I’m only to see vol_52en7r18289vk6yx via the UI but cannot perform any actions against it or its snapshots.
Example:
fly volumes create pg_data \
--snapshot-id vs_p02D91PyaD4gwUe1Jb5 \
-a ***-db
returns
Error: failed creating volume: failed to create volume: EOF
There are a few directions I want to go in with this. As I’ve been looking into the issue further and looking at other similar posts… I think the best way to go about it would be from least intrusive to most intrusive when it comes to troubleshooting.
Are you up to date on flyctl version? If not you could update it?
I have found others having their postgres db being in a “suspended state” fixed by running fly machines start <machine-id> --app <app-name>. More info on that here. I know we tried restarting it already but I’m wondering if there is something that just “starting it” would do differently (you know technology can be weird sometimes )?
Lastly, going back to what you posted in the beginning, the last error message in the log:
I’m wondering if this is the real culprit, and you just need to scale your postgres db? If the above things I listed don’t help whatsoever I think this might be the route to take.

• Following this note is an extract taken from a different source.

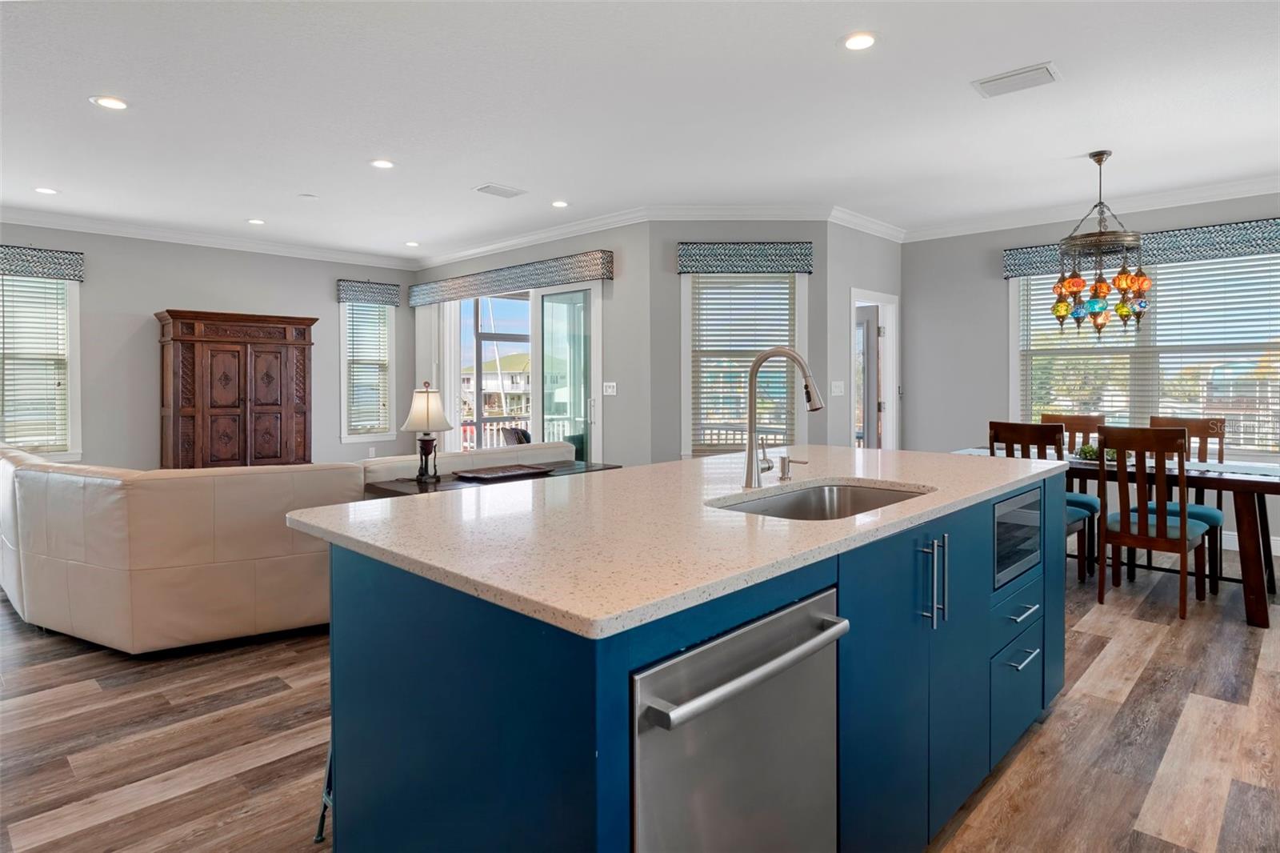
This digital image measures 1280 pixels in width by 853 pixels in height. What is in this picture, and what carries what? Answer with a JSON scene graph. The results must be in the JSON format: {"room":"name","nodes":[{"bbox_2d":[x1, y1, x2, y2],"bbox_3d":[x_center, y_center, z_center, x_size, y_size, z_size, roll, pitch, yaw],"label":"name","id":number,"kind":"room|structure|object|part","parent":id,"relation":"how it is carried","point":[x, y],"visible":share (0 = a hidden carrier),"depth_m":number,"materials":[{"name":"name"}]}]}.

It’s all documented here for you if so- Scale Postgres VMs · Fly Docs
Starting the machine results in the same crash-loop behavior.

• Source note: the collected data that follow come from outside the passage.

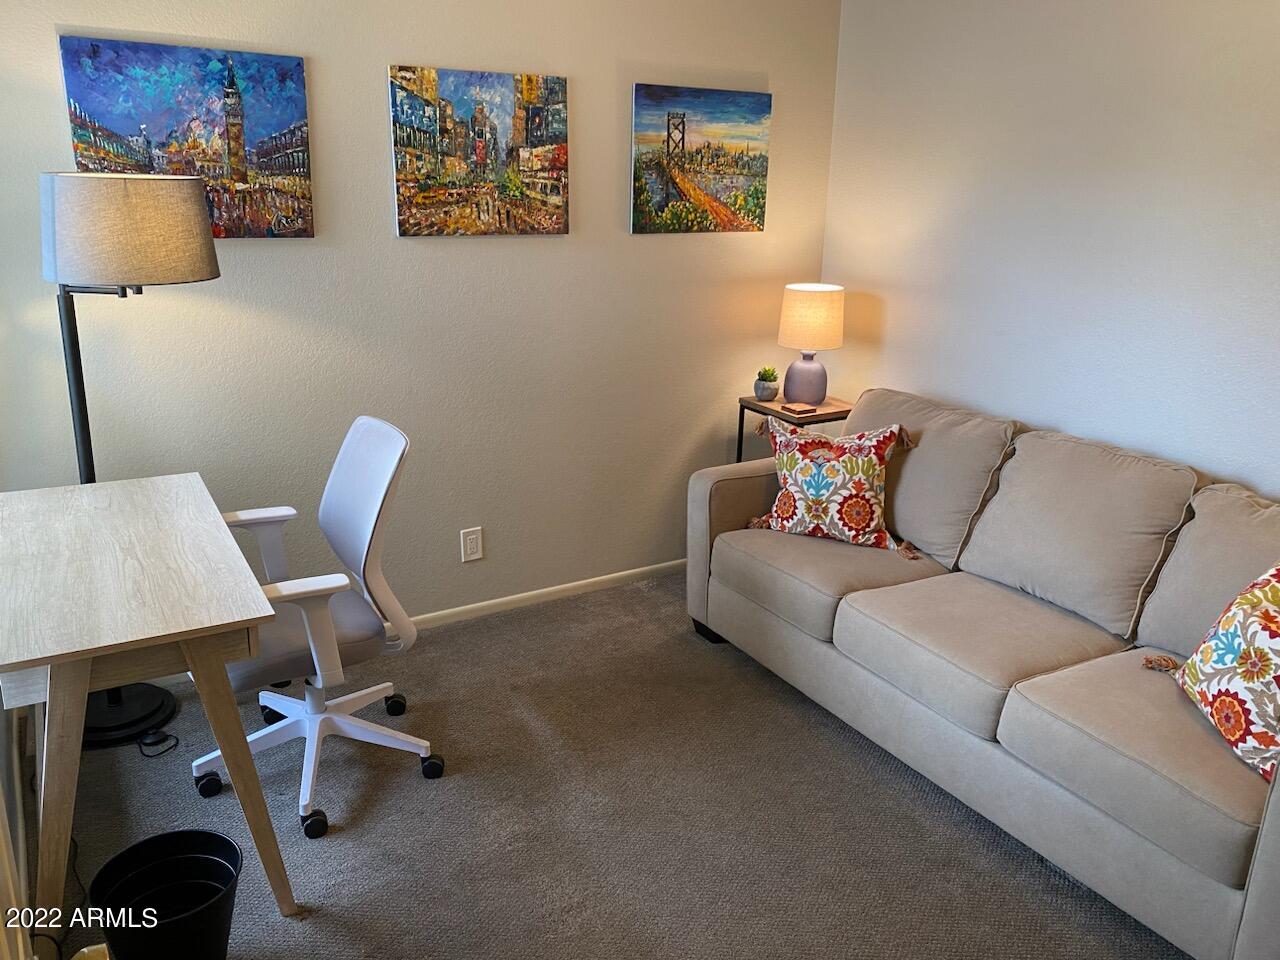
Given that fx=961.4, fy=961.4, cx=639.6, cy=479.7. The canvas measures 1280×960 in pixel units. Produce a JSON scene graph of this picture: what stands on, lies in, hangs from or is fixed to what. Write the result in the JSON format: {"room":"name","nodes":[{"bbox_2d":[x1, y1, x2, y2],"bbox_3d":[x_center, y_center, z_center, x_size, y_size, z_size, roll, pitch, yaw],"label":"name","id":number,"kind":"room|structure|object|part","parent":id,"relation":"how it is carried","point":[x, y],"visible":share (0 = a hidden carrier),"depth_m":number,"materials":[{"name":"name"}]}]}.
{"room":"office","nodes":[
{"label":"office","id":0,"kind":"room"},
{"bbox_2d":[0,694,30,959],"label":"left wall","id":1,"kind":"structure","parent":0,"point":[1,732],"depth_m":2.29,"materials":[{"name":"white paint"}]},
{"bbox_2d":[0,0,847,637],"bbox_3d":[-0.626,-0.691,3.373,3.360,2.514,0.133,-9,20,-30],"label":"back wall","id":2,"kind":"structure","parent":0,"point":[586,82],"depth_m":3.31,"materials":[{"name":"paint"}]},
{"bbox_2d":[56,34,314,239],"bbox_3d":[-1.295,-0.971,2.796,0.633,0.542,0.033,-9,20,-30],"label":"canvas painting","id":3,"kind":"object","parent":2,"relation":"attached to","point":[298,65],"visible":0.85,"depth_m":2.79,"materials":[{"name":"multicoloured"}]},
{"bbox_2d":[460,527,482,562],"bbox_3d":[-0.626,0.240,3.579,0.077,0.125,0.009,-9,20,-30],"label":"wall outlet","id":4,"kind":"object","parent":2,"relation":"attached to","point":[473,544],"visible":0.98,"depth_m":3.57,"materials":[{"name":"white plastic"}]},
{"bbox_2d":[388,64,571,237],"bbox_3d":[-0.526,-1.088,3.225,0.631,0.530,0.033,-9,20,-30],"label":"canvas painting","id":5,"kind":"object","parent":2,"relation":"attached to","point":[515,203],"visible":0.99,"depth_m":3.20,"materials":[{"name":"multicoloured"}]},
{"bbox_2d":[404,559,685,630],"bbox_3d":[-0.769,0.521,3.576,3.482,0.060,0.013,-9,20,-30],"label":"baseboard","id":6,"kind":"structure","parent":2,"relation":"attached to","point":[449,611],"depth_m":3.79,"materials":[{"name":"white paint"}]},
{"bbox_2d":[630,83,772,235],"bbox_3d":[0.232,-1.218,3.679,0.612,0.531,0.033,-9,20,-30],"label":"canvas painting","id":7,"kind":"object","parent":2,"relation":"attached to","point":[666,205],"visible":0.99,"depth_m":3.66,"materials":[{"name":"multicoloured"}]},
{"bbox_2d":[28,569,1182,959],"bbox_3d":[0.371,1.121,1.931,3.497,0.102,4.291,-9,20,-30],"label":"carpet floor","id":8,"kind":"structure","parent":0,"point":[311,929],"depth_m":2.49,"materials":[{"name":"carpet"}]},
{"bbox_2d":[29,837,82,957],"bbox_3d":[-1.288,0.853,2.088,0.170,0.283,0.406,-5,18,-19],"label":"power cord","id":9,"kind":"object","parent":8,"relation":"on","point":[75,843],"visible":0.58,"depth_m":2.13,"materials":[{"name":"black plastic"}]},
{"bbox_2d":[37,168,222,744],"bbox_3d":[-1.456,-0.061,2.776,0.523,1.621,0.508,-9,20,-30],"label":"floor lamp","id":10,"kind":"object","parent":8,"relation":"on","point":[189,248],"visible":0.81,"depth_m":2.45,"materials":[{"name":"black metal"}]},
{"bbox_3d":[-1.408,-0.685,2.636,0.459,0.260,0.442,8,18,21],"label":"drum shade","id":11,"kind":"part","parent":10,"relation":"part of","materials":[{"name":"fabric"}]},
{"bbox_3d":[-1.616,0.684,2.929,0.344,0.100,0.348,-9,20,-30],"label":"lamp base","id":12,"kind":"part","parent":10,"relation":"part of","materials":[{"name":"black metal"}]},
{"bbox_2d":[0,472,292,949],"bbox_3d":[-1.239,0.521,2.320,0.540,0.761,1.086,-9,20,-30],"label":"desk","id":13,"kind":"object","parent":8,"relation":"on","point":[51,662],"visible":1,"depth_m":1.99,"materials":[{"name":"brown wood"}]},
{"bbox_2d":[137,728,179,757],"bbox_3d":[-1.416,0.742,2.804,0.113,0.056,0.166,-9,20,-30],"label":"power cord","id":14,"kind":"object","parent":8,"relation":"on","point":[157,732],"visible":0.85,"depth_m":2.78,"materials":[{"name":"black plastic"}]},
{"bbox_2d":[88,830,242,959],"bbox_3d":[-0.930,0.896,1.916,0.274,0.278,0.274,0,17,-3],"label":"trash can","id":15,"kind":"object","parent":8,"relation":"on","point":[173,834],"visible":1,"depth_m":1.93,"materials":[{"name":"black plastic"}]},
{"bbox_2d":[192,416,448,842],"bbox_3d":[-0.892,0.344,2.588,0.660,0.965,0.682,-9,20,-30],"label":"office chair","id":16,"kind":"object","parent":8,"relation":"on","point":[364,420],"visible":0.85,"depth_m":2.56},
{"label":"seat","id":17,"kind":"part","parent":16,"relation":"part of","materials":[{"name":"grey fabric"}]},
{"bbox_2d":[736,394,854,464],"bbox_3d":[0.645,0.053,4.033,0.365,0.743,0.393,-9,20,-30],"label":"side table","id":18,"kind":"object","parent":8,"relation":"on","point":[822,415],"visible":0.3,"depth_m":3.86,"materials":[{"name":"brown wood"}]},
{"bbox_2d":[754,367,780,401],"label":"potted succulent","id":19,"kind":"object","parent":18,"relation":"on","point":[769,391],"visible":0.99,"depth_m":3.93,"materials":[{"name":"plant"}]},
{"bbox_2d":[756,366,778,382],"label":"succulent plant","id":20,"kind":"object","parent":19,"relation":"in","point":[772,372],"visible":0.87,"depth_m":3.97,"materials":[{"name":"green plant"}]},
{"bbox_2d":[780,401,817,415],"bbox_3d":[0.633,-0.284,3.815,0.119,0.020,0.113,-9,20,-30],"label":"coaster","id":21,"kind":"object","parent":18,"relation":"on","point":[804,410],"visible":0.99,"depth_m":3.79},
{"bbox_2d":[778,283,845,404],"bbox_3d":[0.683,-0.544,3.879,0.251,0.475,0.252,-9,20,-30],"label":"table lamp","id":22,"kind":"object","parent":18,"relation":"on","point":[806,299],"visible":1,"depth_m":3.78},
{"bbox_3d":[0.672,-0.426,3.923,0.179,0.210,0.182,6,18,15],"label":"lamp base","id":23,"kind":"part","parent":22,"relation":"part of","materials":[{"name":"purple ceramic"}]},
{"bbox_3d":[0.691,-0.655,3.884,0.296,0.234,0.291,9,18,22],"label":"lamp shade","id":24,"kind":"part","parent":22,"relation":"part of","materials":[{"name":"beige fabric"}]},
{"bbox_2d":[687,385,1279,959],"bbox_3d":[1.129,0.360,2.816,0.948,0.909,2.269,-9,20,-30],"label":"sofa","id":25,"kind":"object","parent":8,"relation":"on","point":[801,644],"visible":0.97,"depth_m":2.60,"materials":[{"name":"fabric"}]},
{"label":"sofa leg","id":26,"kind":"part","parent":25,"relation":"part of","materials":[{"name":"black"}]},
{"bbox_2d":[743,416,915,555],"bbox_3d":[0.644,0.004,3.290,0.585,0.423,0.255,8,18,21],"label":"throw pillow","id":27,"kind":"object","parent":25,"relation":"on","point":[785,466],"visible":1,"depth_m":3.21,"materials":[{"name":"fabric"}]},
{"bbox_2d":[1147,563,1279,784],"bbox_3d":[1.363,0.389,2.074,0.266,0.432,0.564,1,17,-2],"label":"throw pillow","id":28,"kind":"object","parent":25,"relation":"on","point":[1276,587],"visible":0.98,"depth_m":2.07,"materials":[{"name":"fabric"}]},
{"bbox_2d":[819,0,1279,501],"bbox_3d":[1.890,-0.360,2.470,0.131,2.524,4.080,-9,20,-30],"label":"right wall","id":29,"kind":"structure","parent":0,"point":[1066,415],"depth_m":3.08,"materials":[{"name":"white paint"}]}
]}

My flyctl version is up to date
Scaling the machine with more memory had no effect. The DB is currently using 181 MB of 1 GB, so I don’t think the issue is around resource limits. Unless of course the resource limit is lower than the volume size due to being on the hobby plan.

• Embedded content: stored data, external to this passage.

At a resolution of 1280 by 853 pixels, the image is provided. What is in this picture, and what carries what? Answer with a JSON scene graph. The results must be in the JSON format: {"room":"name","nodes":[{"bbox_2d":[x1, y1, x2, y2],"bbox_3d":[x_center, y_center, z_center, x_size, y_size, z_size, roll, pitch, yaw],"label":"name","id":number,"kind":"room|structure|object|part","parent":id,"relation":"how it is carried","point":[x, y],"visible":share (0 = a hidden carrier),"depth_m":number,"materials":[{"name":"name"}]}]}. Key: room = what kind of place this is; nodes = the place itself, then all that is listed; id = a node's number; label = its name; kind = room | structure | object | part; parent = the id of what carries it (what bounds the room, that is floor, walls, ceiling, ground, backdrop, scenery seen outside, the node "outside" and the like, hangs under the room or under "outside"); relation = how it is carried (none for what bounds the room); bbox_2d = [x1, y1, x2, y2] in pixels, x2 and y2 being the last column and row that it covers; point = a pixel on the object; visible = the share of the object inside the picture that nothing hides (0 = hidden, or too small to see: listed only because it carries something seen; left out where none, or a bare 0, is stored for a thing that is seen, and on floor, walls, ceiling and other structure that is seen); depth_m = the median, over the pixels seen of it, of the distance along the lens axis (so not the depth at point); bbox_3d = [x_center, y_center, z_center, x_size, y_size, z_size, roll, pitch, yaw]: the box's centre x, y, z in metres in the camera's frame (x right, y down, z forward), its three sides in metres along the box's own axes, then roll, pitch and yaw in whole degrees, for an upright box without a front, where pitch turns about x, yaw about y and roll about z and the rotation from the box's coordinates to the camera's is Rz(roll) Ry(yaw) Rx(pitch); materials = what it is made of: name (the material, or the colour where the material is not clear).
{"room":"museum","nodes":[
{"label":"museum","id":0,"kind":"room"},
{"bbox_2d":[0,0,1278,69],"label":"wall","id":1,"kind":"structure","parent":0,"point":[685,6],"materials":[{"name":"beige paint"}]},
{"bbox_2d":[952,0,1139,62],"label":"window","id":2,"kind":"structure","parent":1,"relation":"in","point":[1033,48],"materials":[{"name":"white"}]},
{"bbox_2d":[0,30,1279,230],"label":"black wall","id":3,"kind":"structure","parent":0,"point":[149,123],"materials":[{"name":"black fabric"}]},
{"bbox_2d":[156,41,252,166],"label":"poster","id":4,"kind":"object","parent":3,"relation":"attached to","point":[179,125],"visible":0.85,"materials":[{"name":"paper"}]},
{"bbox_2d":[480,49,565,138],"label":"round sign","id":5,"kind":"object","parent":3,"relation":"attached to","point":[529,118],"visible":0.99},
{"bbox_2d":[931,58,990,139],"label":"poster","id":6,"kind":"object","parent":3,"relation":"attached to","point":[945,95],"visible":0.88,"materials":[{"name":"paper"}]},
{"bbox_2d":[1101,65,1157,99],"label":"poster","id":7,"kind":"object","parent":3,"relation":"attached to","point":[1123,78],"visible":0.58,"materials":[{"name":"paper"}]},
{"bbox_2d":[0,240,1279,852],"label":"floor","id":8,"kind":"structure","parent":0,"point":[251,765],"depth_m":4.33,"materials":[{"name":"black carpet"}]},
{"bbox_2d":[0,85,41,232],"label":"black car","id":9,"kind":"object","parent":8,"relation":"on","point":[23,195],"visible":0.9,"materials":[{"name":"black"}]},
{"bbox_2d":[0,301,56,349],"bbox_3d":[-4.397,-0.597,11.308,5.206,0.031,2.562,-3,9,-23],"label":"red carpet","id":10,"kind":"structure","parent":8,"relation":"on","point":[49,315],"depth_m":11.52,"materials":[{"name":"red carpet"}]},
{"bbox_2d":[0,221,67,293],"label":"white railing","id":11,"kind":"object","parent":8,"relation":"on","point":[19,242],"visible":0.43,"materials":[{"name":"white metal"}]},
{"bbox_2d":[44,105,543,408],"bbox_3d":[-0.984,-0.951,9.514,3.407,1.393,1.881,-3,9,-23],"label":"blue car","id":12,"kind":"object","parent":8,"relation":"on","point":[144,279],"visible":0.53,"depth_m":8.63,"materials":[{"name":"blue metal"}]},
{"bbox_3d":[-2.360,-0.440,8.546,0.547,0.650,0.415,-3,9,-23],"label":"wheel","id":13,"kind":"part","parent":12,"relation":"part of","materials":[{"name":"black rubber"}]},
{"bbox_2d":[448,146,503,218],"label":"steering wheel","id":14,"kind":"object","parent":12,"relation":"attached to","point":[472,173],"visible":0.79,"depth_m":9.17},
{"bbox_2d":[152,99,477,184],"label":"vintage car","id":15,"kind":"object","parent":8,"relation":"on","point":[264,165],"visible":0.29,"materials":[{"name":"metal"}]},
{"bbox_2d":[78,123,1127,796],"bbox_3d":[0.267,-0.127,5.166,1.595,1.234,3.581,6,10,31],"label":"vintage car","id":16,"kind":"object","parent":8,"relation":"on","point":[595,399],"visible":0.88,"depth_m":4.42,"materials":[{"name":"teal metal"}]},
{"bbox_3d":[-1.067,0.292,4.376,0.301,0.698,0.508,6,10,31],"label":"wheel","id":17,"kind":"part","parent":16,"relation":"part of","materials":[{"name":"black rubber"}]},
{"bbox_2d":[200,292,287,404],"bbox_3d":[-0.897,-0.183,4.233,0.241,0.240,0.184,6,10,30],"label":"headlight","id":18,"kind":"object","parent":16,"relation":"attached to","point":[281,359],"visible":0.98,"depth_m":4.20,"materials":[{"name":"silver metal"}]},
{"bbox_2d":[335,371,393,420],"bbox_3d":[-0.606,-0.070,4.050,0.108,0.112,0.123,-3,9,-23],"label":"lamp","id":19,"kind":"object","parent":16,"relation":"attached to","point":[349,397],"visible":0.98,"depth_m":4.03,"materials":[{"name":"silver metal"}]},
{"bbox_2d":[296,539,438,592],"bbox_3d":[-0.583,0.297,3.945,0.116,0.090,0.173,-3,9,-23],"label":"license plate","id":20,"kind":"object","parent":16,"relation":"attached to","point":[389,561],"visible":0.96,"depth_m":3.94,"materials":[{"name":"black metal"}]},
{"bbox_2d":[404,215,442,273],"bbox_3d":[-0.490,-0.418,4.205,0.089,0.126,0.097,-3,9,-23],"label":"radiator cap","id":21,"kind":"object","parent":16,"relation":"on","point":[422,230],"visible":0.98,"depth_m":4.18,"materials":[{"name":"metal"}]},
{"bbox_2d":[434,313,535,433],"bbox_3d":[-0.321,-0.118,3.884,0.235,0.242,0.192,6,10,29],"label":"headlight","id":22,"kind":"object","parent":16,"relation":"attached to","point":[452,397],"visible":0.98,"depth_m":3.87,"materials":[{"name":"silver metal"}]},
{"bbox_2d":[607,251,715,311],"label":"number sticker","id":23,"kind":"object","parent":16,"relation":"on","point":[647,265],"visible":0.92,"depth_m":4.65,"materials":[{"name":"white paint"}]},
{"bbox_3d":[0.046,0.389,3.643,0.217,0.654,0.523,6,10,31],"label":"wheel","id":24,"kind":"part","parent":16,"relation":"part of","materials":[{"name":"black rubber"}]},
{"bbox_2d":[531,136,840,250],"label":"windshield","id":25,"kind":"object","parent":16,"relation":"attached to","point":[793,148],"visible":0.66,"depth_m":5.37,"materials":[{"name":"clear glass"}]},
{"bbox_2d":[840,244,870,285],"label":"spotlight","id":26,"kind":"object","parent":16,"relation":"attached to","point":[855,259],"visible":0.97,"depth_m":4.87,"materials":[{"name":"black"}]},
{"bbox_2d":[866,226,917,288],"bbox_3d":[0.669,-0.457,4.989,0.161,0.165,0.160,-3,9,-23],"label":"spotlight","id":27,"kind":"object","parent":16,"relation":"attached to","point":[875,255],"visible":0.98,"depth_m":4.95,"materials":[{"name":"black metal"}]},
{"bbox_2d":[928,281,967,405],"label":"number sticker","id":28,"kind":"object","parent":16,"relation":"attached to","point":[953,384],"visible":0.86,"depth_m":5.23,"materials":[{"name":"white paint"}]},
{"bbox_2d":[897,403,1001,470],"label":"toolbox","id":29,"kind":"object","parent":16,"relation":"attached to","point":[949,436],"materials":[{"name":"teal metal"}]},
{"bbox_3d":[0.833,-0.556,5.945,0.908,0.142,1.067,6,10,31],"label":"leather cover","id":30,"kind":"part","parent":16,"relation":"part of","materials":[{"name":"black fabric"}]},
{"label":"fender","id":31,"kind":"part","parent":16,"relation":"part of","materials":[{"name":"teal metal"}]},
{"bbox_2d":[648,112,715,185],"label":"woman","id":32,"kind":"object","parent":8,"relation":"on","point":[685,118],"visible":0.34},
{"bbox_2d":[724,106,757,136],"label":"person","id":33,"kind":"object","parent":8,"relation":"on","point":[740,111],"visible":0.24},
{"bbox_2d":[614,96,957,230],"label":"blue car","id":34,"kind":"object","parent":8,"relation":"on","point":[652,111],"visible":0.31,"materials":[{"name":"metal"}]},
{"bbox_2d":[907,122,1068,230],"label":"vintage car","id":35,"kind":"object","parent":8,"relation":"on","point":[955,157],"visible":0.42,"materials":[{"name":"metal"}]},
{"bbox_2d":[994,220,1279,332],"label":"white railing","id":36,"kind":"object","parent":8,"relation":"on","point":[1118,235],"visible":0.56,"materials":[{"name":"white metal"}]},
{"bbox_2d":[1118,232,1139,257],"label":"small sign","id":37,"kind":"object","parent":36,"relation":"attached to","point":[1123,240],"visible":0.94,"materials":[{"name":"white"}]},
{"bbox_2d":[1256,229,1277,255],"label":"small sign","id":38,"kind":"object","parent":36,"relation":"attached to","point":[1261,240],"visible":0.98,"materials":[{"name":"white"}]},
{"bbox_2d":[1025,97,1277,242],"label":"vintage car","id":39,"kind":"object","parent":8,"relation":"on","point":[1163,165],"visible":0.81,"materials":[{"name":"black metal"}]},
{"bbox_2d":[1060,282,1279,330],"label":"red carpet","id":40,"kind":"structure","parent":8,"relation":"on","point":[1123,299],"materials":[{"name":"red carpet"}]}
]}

The other consistent error message I’m seeing is:
Health check for your postgres role has failed. Your cluster's membership is inconsistent.
Not sure if this is relevant at all though. I also find it disconcerting that I’m unable to manipulate the volume via flyctl.
Alright I got a few more things for you to try if you don’t mind. I appreciate you trying the previous steps. Hopefully this here will work, I know its been a long one. This is going to be quite a bit of info, but here we go!
If you’re still able to access the running database at all , you can import your data into a new app running PG Flex. If connecting with fly postgres connect and running a pg_dump doesn’t work, you can try using the fly postgres import command to pull the data from your existing db to a new one. This might succeed even if the manual dump failed. More details on fly postgres import are available here.
. If that doesn’t work, then you can set your database into restoration mode. To do so,
SSH into the instance to remove the consul data and add a FLY_RESTORED_FROM environment variable (this can be set to any value). This triggers the restore logic, which will rebuild your consul configuration data. The consul endpoint can be found within the environment. This isn’t as risk free as the first option, so I’d recommend creating a backup from your most recent snapshot first.
One thing I’ll note: I have been unable to do anything around the volume, I can’t list it or its snapshots, so I suspect I’ll be unable to restore anything from the volume. The UI shows it but the CLI does not.